Autoantibodies have been described in human cancer patients as well as in animal models of malignancy. The extracellular matrix and especially basement membranes act as barriers for tumor cell invasion. Collagen, particularly types I, III, and IV, are major constituents of the extracellular matrix. We tested the hypothesis that autoimmunity to collagen antigens is present in lung cancer. Sera from 67 patients with lung cancer and 50 reference subjects were tested for anticollagen antibodies by using purified human collagen types I-V and for antibodies binding human cartilage aggrecan proteoglycan. Antibody levels were determined by using ELISA. The relationship of serum levels of these antibodies to patient survival, histology, treatment response, disease stage, and pack years of smoking was examined by using multiple regression and discriminant function analyses. A subgroup of 45 patients in whom a smoking history was available was analyzed separately. Within 1 month of the initiation of therapy, mean serum levels of antibodies binding fibrillar collagen types I-III and V were significantly higher (P < 0.025) than were those in control sera (43.2% of patients positive for one or more anticollagen antibodies).
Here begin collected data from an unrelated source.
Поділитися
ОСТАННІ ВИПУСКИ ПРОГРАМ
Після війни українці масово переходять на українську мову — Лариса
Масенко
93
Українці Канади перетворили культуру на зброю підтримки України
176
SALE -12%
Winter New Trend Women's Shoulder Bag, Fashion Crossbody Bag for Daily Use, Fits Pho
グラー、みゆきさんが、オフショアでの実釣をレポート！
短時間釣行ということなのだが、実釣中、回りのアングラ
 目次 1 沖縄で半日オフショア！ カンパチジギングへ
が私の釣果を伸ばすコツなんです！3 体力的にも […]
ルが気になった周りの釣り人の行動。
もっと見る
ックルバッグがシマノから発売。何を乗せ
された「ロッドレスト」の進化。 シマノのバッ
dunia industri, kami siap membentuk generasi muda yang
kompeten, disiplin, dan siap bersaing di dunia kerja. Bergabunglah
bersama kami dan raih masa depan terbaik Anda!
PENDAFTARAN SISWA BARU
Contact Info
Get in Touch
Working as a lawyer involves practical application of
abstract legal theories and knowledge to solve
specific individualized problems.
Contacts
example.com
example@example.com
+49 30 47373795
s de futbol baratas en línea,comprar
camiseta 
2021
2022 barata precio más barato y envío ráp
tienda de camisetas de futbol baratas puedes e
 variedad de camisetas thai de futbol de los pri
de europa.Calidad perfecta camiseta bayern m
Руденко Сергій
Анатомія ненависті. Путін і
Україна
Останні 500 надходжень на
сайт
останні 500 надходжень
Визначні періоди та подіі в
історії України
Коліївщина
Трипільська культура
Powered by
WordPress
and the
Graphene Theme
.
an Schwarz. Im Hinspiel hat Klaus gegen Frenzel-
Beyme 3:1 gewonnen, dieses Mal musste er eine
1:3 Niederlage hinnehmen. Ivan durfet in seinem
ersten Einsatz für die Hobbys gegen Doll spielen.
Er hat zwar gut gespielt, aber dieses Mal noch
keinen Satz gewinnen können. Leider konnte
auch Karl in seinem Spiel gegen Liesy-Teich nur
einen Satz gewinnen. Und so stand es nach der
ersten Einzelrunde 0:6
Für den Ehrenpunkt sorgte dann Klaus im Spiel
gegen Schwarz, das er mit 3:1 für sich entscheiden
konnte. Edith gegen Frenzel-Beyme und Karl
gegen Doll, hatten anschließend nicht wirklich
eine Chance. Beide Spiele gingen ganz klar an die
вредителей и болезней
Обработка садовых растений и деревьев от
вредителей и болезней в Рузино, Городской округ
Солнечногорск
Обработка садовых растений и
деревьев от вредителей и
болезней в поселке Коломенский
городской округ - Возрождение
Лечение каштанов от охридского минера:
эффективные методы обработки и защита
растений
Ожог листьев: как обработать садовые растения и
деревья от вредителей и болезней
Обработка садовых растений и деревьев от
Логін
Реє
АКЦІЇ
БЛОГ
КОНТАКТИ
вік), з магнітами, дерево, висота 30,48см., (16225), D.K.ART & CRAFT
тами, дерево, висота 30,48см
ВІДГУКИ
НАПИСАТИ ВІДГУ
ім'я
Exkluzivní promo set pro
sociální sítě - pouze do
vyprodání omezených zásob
Antibodies binding aggrecan proteoglycan were not different between patients and control sera. In the lung cancer patients, the levels of serum antibodies binding types IV and V collagens contributed to the variance of progression-free survival days, survival days, and the duration of favorable response in opposite directions. Histological cell type contributed to the variance in the level of serum antibody binding collagen types IV and V. Lower levels of antibody binding type IV and higher levels of antibody binding type V were associated with small cell carcinoma. The pack-years of smoking only contributed to the variance in the level of serum antibody binding type V collagen. We conclude that autoantibodies to fibrillar collagen antigens are present frequently in lung cancer patients, and their levels may be related to histological cell type and to the duration of the response to treatment.